> What the task requires:
Would you return exactly the lines from the top of the data below through the one containing "X178700000Y-137800000D01*", leaving out the pictures?
[Data to process]
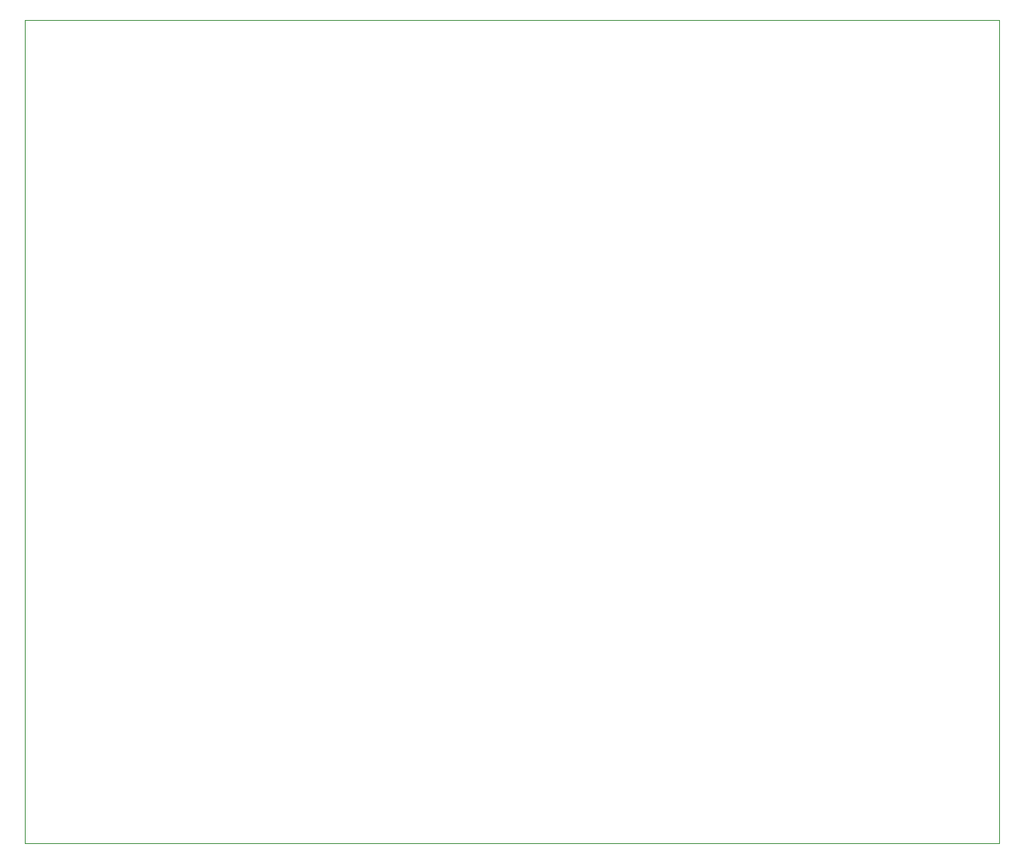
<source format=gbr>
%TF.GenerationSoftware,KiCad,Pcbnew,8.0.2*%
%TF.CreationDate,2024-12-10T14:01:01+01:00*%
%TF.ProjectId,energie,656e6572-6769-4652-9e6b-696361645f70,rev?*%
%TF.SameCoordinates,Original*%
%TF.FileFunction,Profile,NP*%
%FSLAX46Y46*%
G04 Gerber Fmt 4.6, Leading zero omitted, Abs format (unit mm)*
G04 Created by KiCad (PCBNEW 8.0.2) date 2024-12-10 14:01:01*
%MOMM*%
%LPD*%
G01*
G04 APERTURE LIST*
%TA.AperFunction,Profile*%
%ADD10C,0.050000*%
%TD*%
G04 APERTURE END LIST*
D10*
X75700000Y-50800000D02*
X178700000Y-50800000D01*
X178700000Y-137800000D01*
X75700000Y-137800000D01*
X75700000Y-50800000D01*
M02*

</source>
[/Data to process]
> Written answer:
<source format=gbr>
%TF.GenerationSoftware,KiCad,Pcbnew,8.0.2*%
%TF.CreationDate,2024-12-10T14:01:01+01:00*%
%TF.ProjectId,energie,656e6572-6769-4652-9e6b-696361645f70,rev?*%
%TF.SameCoordinates,Original*%
%TF.FileFunction,Profile,NP*%
%FSLAX46Y46*%
G04 Gerber Fmt 4.6, Leading zero omitted, Abs format (unit mm)*
G04 Created by KiCad (PCBNEW 8.0.2) date 2024-12-10 14:01:01*
%MOMM*%
%LPD*%
G01*
G04 APERTURE LIST*
%TA.AperFunction,Profile*%
%ADD10C,0.050000*%
%TD*%
G04 APERTURE END LIST*
D10*
X75700000Y-50800000D02*
X178700000Y-50800000D01*
X178700000Y-137800000D01*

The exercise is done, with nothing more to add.